Ann Hui’s A Simple Life may have one of the most accurate titles in all of cinema, as the film has a bracingly casual sense of day-to-day working-class life that recalls the films of Jean Renoir or, more recently, Olivier Assayas. A brief pre-title scrawl tells us that a Hong Kong servant by the name of Ah Tao (Deanie Ip) has worked for the Leung family for the better part of 60 years, and that she now resides with Roger (Andy Lau), a film producer who acts as the current informal head of the family. It’s almost immediately apparent that Roger’s the only Leung left who really cares for Ah Tao, as the rest of the family, relocated some time ago to the U.S., only periodically surfaces in an effort to offer the now elderly woman the various platitudes that we traditionally lavish on people who’ve grown to make us faintly uncomfortable. After a stroke early on, Ah Tao asks Roger to place her in a rest home—a request that he hesitantly obliges in order to ease her sense of uselessness (her words) and shame. The rest of the film follows Roger and his former guardian as they steal time to see one another when they can, usually either to take a walk or have a quick, simple dinner, as they try to get a handle on a rapidly approaching inevitability.
Lau is a major star in China, of course, and for good reason, but I’m not sure I’ve ever personally seen him sustain such a difficult role with such fluid subtlety. It’s clear that Roger has no life outside of Ah Tao and his career, and Lau allows you to see that in his slight physical withdrawal from other people as well as with the occasional bruised smile.
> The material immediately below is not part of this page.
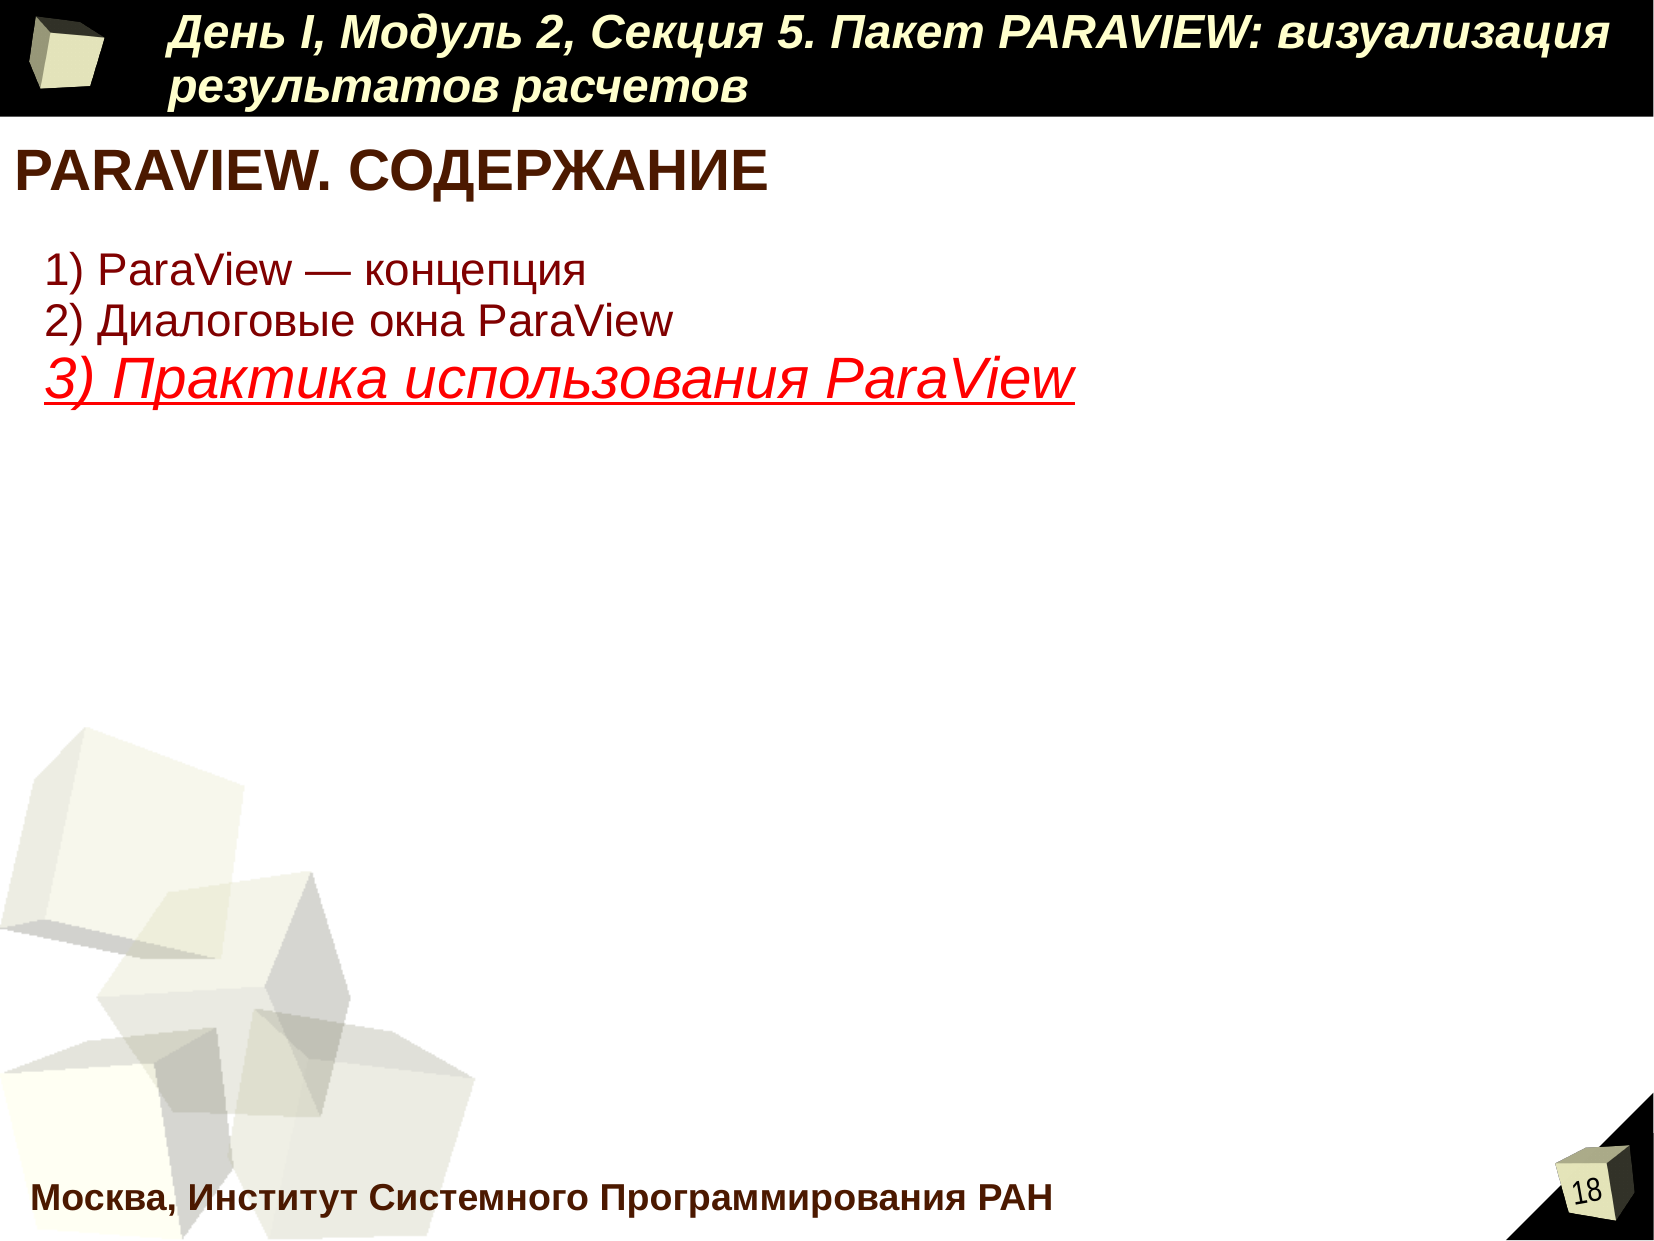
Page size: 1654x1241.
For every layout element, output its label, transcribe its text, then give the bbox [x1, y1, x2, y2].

Roger’s good looking and successful, but something in him remains socially stunted—a mystery that Lau doesn’t shortchange with actorly ploys for easy tears. As Ah Tao, Ip is heartbreaking in a largely internal role as a woman trying her damndest to hold onto her dignity as her body continually betrays her.
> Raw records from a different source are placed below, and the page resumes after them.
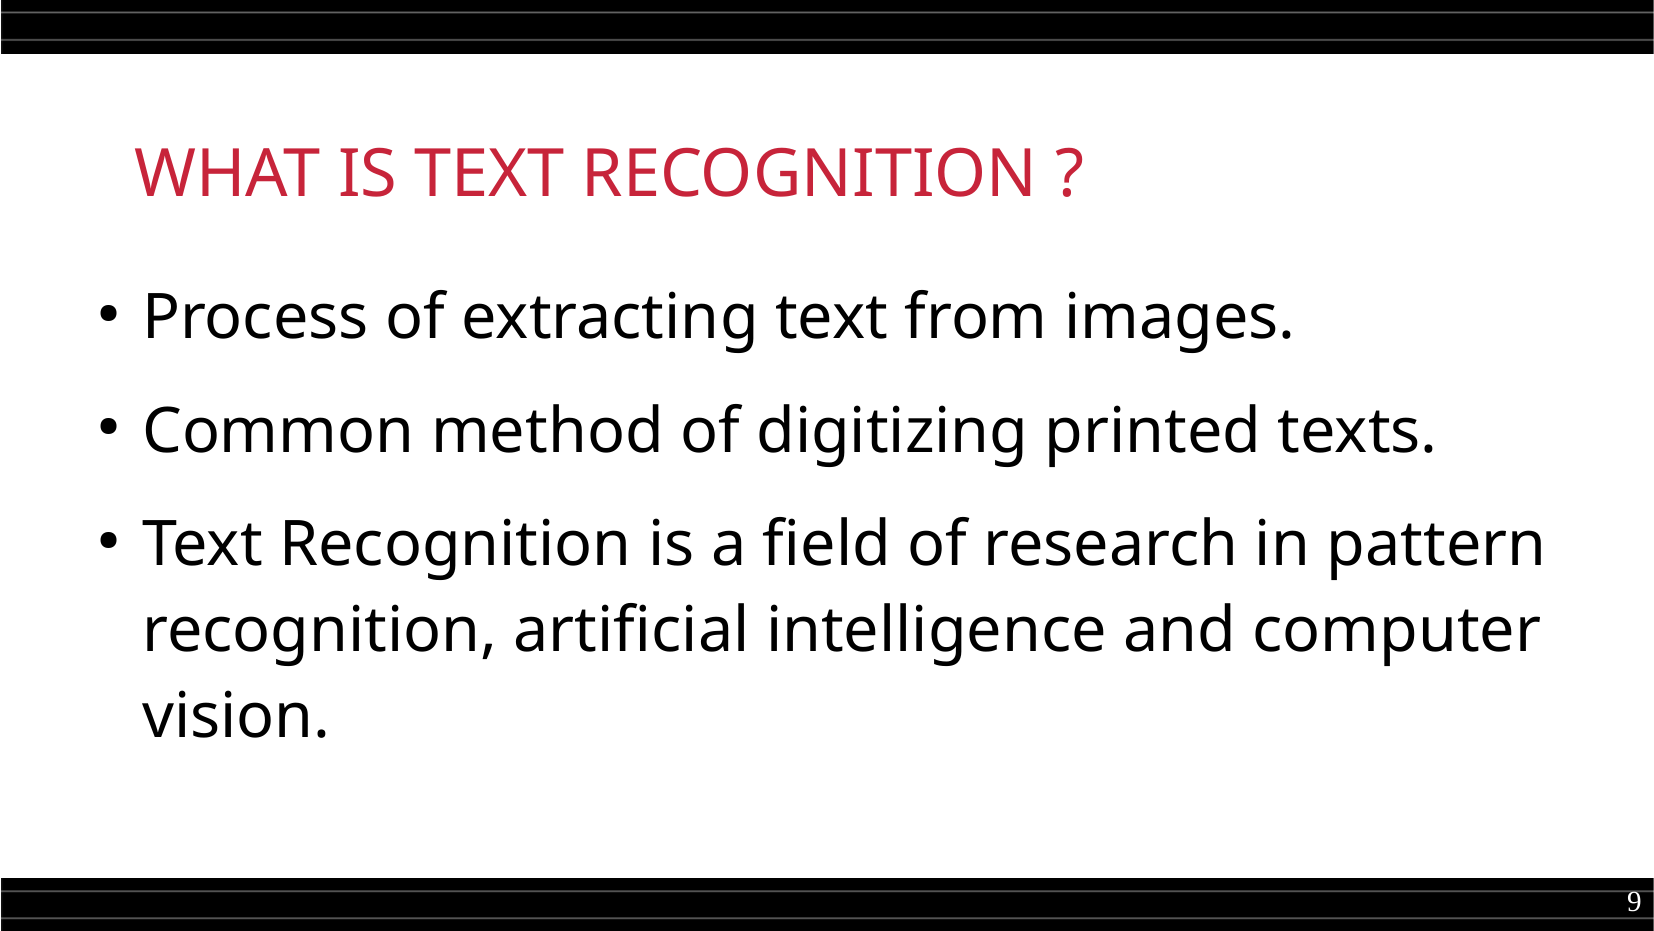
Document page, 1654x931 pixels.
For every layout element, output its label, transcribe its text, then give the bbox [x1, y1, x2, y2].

list Process of extracting text from images. Common method of digitizing printed texts. Text Recognition is a field of research in pattern recognition, artificial intelligence and computer vision. [82, 271, 1571, 758]
picture [1, 0, 1654, 54]
title WHAT IS TEXT RECOGNITION ? [82, 92, 1571, 249]
picture [1, 878, 1654, 931]
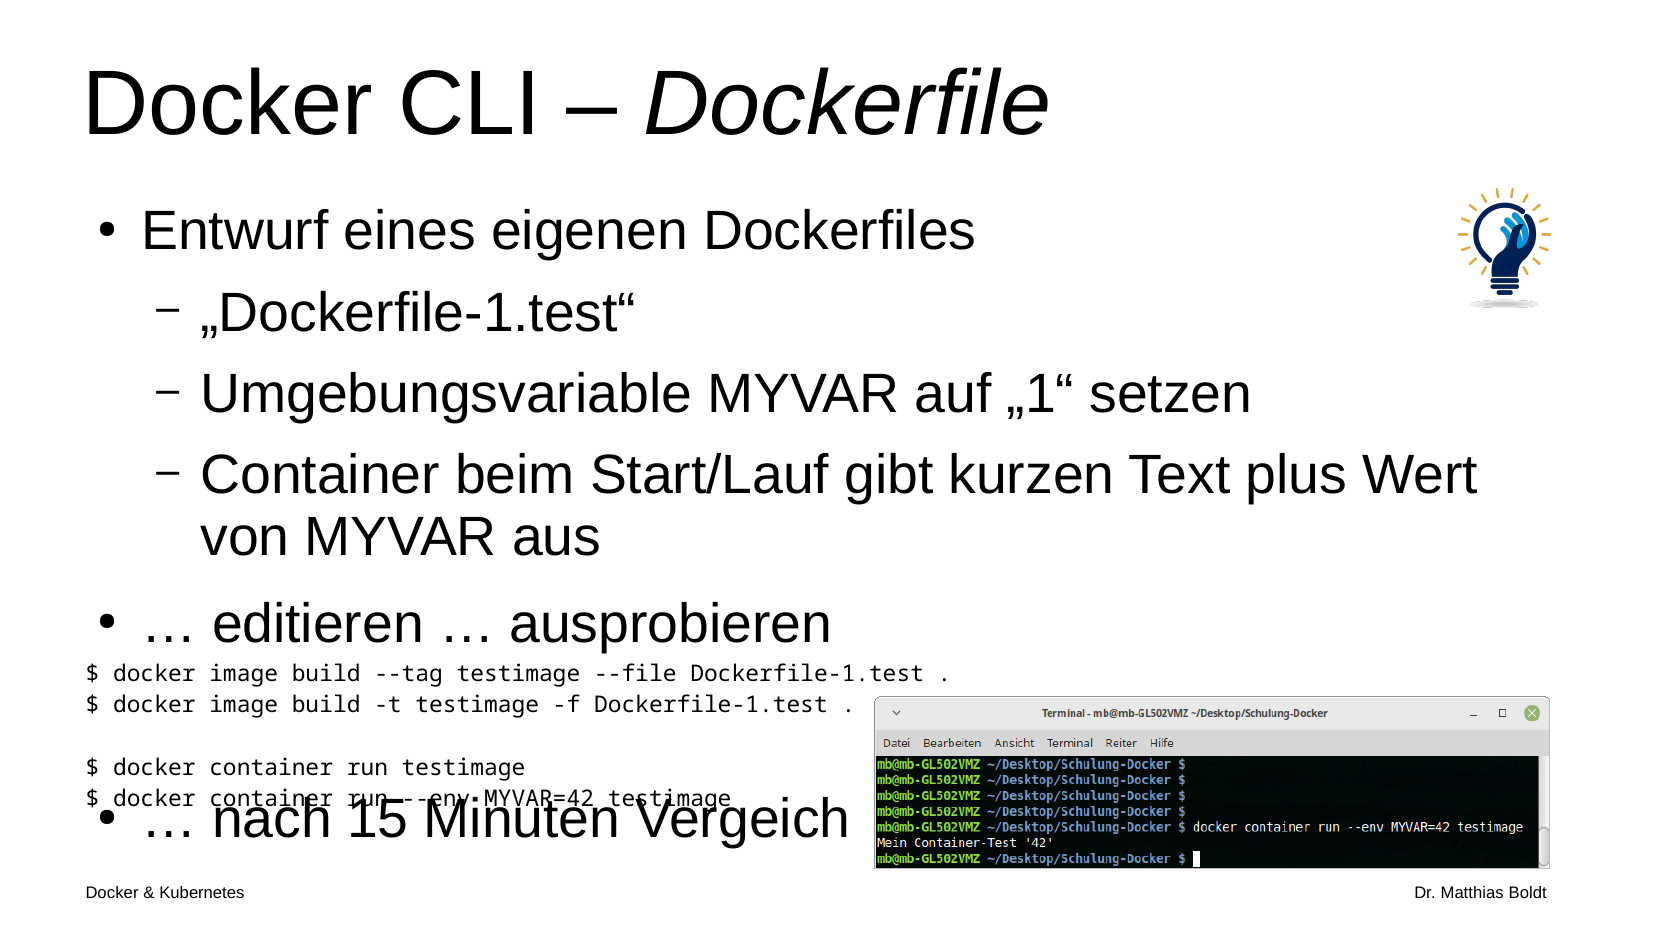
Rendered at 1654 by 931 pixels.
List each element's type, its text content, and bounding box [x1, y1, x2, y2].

Ann Hui’s direction is deceptively simple; she hides the relatively conventional design of each scene by letting them breathe more than usual, a shrewd approach that eventually constrains A Simple Life as the film approaches its second hour. You may appreciate Hui’s empathy and refusal to provide conventionally melodramatic plot turns, but also wonder if Ah Tao’s unceasing need for Roger would ever just occasionally rub him the wrong way. Anyone who’s ever lived with an elderly person in need of considerable care knows an ugly truth: that, no matter how much you love them, there are still times where you’d like nothing more than to be free of them, a fantasy that immediately leads to guilt and self-loathing. Roger, on the other hand, is a sad-eyed saint who never once even raises his voice, a fantasy of the person we’d all like to be while in the midst of a situation that’ll affect virtually all of us in one fashion or another. A Simple Life is moving and well made, but it could use a little emotional grit and, while we’re at it, a sense of humor. Roger and Ah Tao would appear to be nice, admirable people, but their virtue grows a little tedious after awhile and you can’t help but wonder what the rest of the family’s up to here in the ’ol U.S. of A.